Forbidden Stories a eu accès à une liste d’environ 50 000 numéros de téléphone entrés dans le système Pegasus par 12 clients de NSO depuis 2016. Il a constitué un consortium de 17 médias, parmi lesquels : le Washington Post, le Guardian, le Süddeutsche Zeitung, Le Monde, et la cellule investigation de Radio France. Pendant plusieurs mois, près de 80 journalistes ont identifié ces numéros, pays par pays. Certains propriétaires des portables concernés ont accepté de nous confier leurs téléphones. Grâce au support technique du Security Lab d’Amnesty International, il a alors été possible de démontrer qu’une majorité des appareils testés présentaient des signes d’infection de Pegasus.

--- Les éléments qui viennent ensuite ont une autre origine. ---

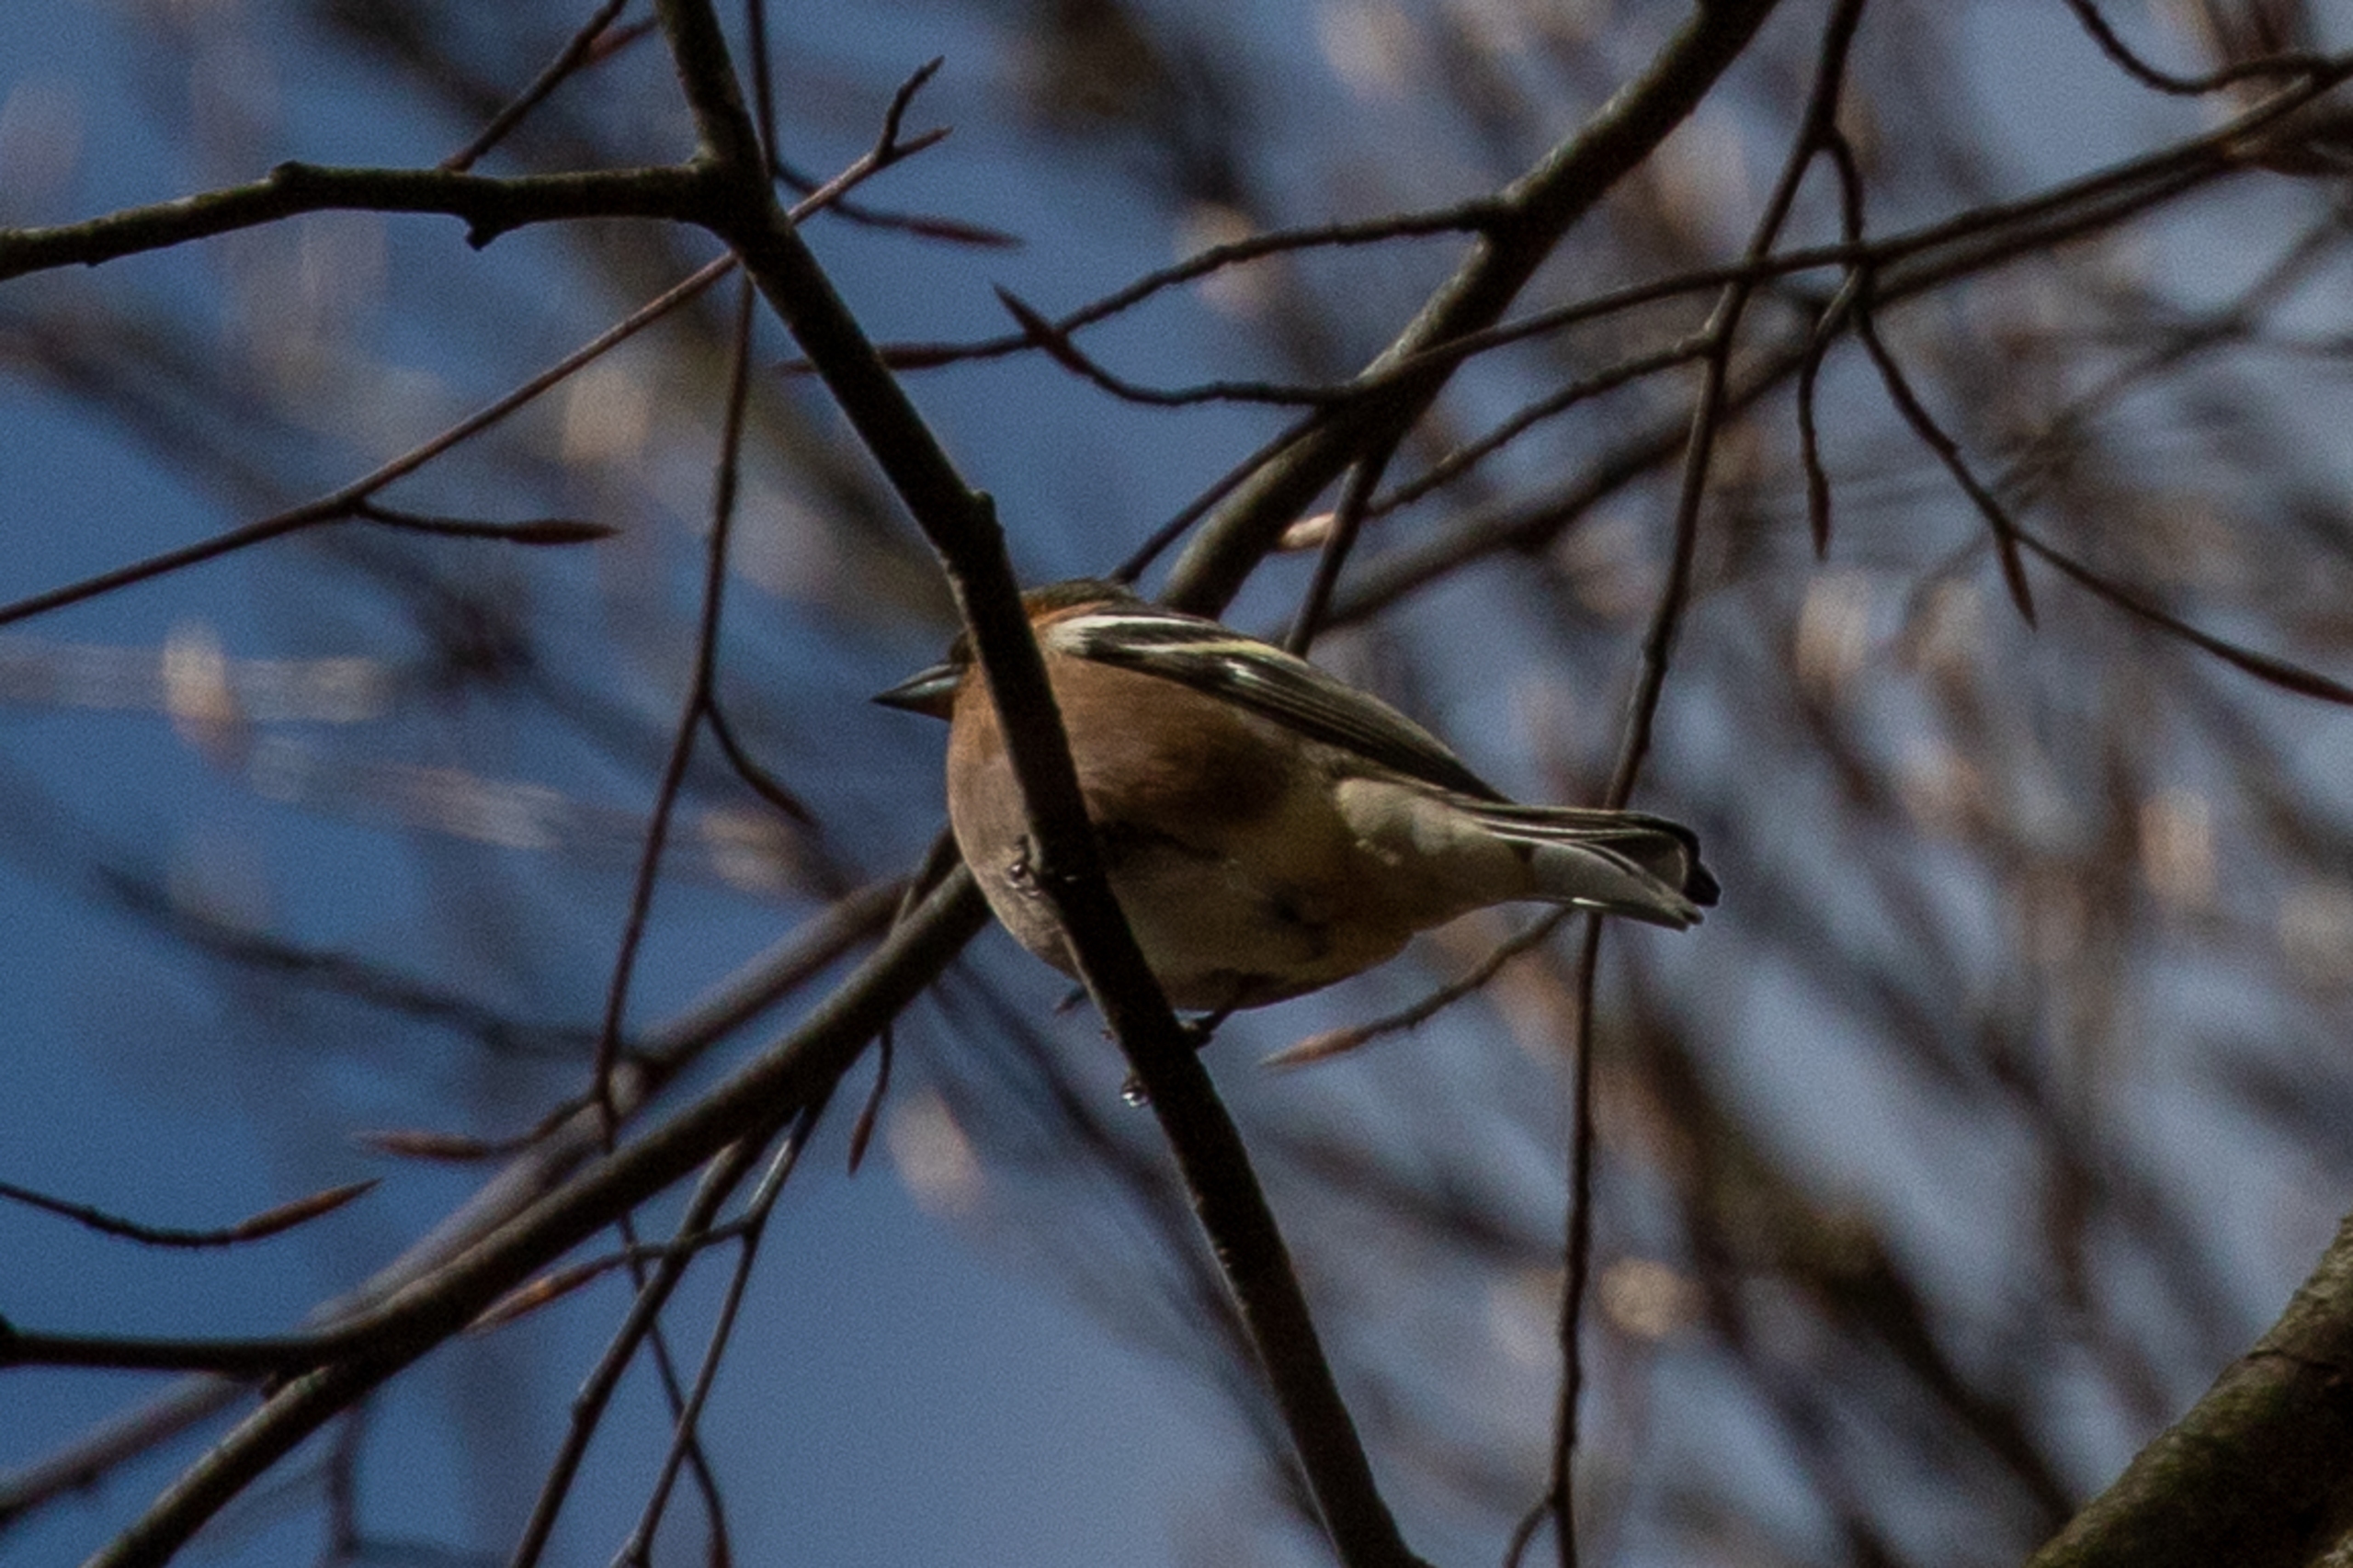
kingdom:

Que révèle le projet Pegasus ?

Contrairement à ce qu’affirme NSO, ce logiciel a dans sa ligne de mire des membres de la société civile : des journalistes, des avocats, des médecins, des sportifs, des activistes, des diplomates et des hommes politiques, y compris 13 chefs d’État dans une cinquantaine de pays. Parmi les utilisateurs de Pegasus figurent notamment le Mexique, l’Arabie saoudite, les Émirats arabes unis, l’Inde, l’Azerbaïdjan, le Kazakhstan, le Rwanda, le Togo, mais aussi la Hongrie, un membre de l’Union européenne. Près de 1 000 numéros de téléphones français ont été sélectionnés comme possibles cibles dans le système qui gère Pegasus au Maroc.